_Page extract:_
I know, it can be heavy and confusing word for many of us. It’s also a word that is not often used within the context of therapy. So, allow me to clarify what I mean when I say I help people reestablish their innate capacity to feel, embody, and channel Love. I am not necessarily talking about romantic love here, but neither am I excluding it. I have no agenda around teaching you to “love yourself.” If you are having relationship challenges, obviously the topic of love will come up. But that will not be the alchemical juice of our work together. I’m talking about capital “L” Love. The mysterious and divine force that connects all that is, all that has been, and all that will be.
The joke, “I’ve had more therapy than Woody Allen” could apply to me in my therapeutic journey. I started therapy at age 10 when my parents divorced and it wasn’t until I was almost 30 (yup, that pesky Saturn’s Return for all you astrology nerds out there) that I finally met a therapist who really could hold me in the way that I needed to be held. If you live in the Boulder, CO area and especially if you are in the Naropa University world, you likely have either heard of her, been her client, or have loved ones who have been touched by her fantastically intense presence. I heard a rumor once that she had earned the nickname, “The Dragon Lady,” by some snarky Naropa Somatic grad student. In the Somatic Program at Naropa, which is how I met my therapist, I learned the importance of not only being aware of my professional lineage, but even more importantly, I learned how to show up for my life and others’ with an embodied attitude of deep reverence for the wise teachers and innovators who preceded me.

Collected data
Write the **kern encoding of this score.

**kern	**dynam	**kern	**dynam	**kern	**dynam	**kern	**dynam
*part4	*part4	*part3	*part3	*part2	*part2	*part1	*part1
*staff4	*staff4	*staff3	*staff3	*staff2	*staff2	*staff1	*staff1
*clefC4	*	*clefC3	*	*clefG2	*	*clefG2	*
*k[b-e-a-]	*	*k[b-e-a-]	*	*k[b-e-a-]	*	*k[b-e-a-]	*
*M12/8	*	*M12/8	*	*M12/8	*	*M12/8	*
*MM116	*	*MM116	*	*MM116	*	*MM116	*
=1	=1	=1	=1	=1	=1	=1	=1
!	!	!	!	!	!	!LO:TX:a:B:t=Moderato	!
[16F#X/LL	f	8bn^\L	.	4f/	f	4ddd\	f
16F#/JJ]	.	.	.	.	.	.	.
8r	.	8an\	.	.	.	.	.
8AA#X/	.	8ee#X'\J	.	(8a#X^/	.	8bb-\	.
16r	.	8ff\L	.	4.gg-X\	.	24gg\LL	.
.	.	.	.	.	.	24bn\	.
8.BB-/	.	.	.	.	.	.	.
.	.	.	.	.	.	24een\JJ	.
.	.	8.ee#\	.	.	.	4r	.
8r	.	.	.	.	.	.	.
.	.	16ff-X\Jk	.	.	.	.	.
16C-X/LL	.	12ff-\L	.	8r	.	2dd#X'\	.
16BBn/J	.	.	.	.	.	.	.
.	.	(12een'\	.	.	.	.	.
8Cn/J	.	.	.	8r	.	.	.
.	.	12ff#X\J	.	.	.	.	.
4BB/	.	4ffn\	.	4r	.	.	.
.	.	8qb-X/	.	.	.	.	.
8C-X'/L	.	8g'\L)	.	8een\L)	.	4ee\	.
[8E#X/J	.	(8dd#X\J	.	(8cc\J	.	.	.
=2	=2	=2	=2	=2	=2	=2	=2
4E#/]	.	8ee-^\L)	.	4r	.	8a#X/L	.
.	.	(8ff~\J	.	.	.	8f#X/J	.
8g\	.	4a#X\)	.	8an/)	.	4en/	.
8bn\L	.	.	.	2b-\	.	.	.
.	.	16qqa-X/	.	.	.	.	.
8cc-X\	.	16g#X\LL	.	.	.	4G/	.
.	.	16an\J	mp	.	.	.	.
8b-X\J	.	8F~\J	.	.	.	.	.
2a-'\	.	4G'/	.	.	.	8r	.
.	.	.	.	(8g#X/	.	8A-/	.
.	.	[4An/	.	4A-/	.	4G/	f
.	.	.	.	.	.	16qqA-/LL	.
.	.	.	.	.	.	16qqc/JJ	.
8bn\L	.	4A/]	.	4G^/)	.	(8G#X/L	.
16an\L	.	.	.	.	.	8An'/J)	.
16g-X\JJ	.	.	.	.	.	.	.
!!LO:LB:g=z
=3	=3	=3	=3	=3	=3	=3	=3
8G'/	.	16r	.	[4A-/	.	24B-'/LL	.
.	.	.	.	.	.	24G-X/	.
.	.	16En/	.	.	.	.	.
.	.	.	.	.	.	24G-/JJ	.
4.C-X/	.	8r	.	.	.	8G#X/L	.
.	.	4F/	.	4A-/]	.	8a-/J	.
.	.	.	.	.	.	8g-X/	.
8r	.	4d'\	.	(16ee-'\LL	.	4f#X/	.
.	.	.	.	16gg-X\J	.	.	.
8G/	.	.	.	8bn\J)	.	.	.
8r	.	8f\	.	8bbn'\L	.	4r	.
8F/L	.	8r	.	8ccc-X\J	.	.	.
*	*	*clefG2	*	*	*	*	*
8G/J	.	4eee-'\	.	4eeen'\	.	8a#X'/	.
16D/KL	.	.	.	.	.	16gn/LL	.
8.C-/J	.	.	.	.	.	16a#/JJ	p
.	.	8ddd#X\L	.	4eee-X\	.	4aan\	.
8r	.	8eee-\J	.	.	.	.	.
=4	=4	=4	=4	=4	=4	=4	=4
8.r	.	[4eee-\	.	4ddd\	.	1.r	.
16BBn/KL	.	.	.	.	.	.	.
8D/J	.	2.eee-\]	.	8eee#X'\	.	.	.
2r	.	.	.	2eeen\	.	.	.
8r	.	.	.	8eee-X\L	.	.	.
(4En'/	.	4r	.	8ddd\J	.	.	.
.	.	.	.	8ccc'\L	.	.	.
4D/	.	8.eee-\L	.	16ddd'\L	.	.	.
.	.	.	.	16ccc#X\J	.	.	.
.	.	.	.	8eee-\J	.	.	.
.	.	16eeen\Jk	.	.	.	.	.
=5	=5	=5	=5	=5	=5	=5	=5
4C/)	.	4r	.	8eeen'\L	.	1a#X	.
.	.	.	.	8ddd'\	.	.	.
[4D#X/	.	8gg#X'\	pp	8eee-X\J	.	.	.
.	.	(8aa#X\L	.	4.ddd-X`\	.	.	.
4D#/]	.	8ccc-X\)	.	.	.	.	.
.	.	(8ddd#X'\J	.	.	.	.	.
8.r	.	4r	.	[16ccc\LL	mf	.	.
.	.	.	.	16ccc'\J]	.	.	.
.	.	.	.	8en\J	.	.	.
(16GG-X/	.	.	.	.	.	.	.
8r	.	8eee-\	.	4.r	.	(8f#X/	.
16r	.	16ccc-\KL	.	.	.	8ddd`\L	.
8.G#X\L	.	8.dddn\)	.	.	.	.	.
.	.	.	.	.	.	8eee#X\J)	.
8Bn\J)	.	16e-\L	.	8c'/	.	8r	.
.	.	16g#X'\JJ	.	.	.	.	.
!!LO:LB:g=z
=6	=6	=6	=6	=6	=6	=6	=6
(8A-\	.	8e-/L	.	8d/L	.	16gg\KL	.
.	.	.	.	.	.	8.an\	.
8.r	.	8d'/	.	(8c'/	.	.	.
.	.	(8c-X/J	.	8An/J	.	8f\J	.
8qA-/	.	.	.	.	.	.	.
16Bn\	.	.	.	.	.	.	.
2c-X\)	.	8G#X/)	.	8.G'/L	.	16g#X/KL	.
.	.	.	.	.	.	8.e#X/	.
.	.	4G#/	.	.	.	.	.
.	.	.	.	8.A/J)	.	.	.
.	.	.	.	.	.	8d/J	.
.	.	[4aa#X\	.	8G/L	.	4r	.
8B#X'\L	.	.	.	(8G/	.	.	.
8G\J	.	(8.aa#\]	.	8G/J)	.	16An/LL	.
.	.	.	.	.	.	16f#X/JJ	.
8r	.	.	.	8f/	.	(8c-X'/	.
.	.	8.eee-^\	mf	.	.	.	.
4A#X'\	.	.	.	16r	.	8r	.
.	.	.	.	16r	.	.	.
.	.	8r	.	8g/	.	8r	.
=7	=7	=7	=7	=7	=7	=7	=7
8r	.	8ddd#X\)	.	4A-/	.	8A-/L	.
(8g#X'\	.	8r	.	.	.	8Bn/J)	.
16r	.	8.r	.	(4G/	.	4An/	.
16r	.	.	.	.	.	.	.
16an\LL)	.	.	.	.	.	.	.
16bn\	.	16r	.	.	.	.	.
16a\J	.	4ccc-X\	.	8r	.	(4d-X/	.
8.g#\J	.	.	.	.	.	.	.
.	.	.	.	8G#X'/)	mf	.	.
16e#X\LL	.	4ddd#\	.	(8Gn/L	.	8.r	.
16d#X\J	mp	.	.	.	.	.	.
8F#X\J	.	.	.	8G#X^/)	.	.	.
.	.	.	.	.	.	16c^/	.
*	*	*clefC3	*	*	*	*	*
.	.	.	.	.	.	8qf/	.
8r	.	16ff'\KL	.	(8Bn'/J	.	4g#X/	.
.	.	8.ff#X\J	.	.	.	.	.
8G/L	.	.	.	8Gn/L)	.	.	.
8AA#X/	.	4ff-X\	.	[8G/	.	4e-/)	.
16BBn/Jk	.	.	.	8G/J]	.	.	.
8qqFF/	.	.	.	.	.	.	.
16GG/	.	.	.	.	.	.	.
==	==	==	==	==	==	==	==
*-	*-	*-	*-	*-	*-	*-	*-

_Tasks and exercises:_
1. Translate this sentence from the text about love and therapy into Spanish: "I am not necessarily talking about romantic love here, but neither am I excluding it."
2. Carry on the text about love and therapy from its final sentence.
The entries have no connection to the text about love and therapy.

_Written responses:_
1. No me refiero necesariamente al amor romántico aquí, pero tampoco lo estoy excluyendo.

2.
So, all crass jokes included, it is with a huge amount of gratitude and reverence that I bow to my somatic therapist for she did what no conventional therapist was able to do. She initiated me in my own embodied process with Love, by embodying Love herself and relating to me from that embodiment of Love. I remember the session when I finally turned the corner and allowed myself to channel Love in relationship to myself, to my body, toward my own aching heart and my therapist said to me, “Perhaps now you will actually be able to help people.” Even more memorable was the moment when I humbly realized without any hint of puffed up pretense or collapsed self-deprecation, “I know I can.” Because, now, I know what Love feels like in my body.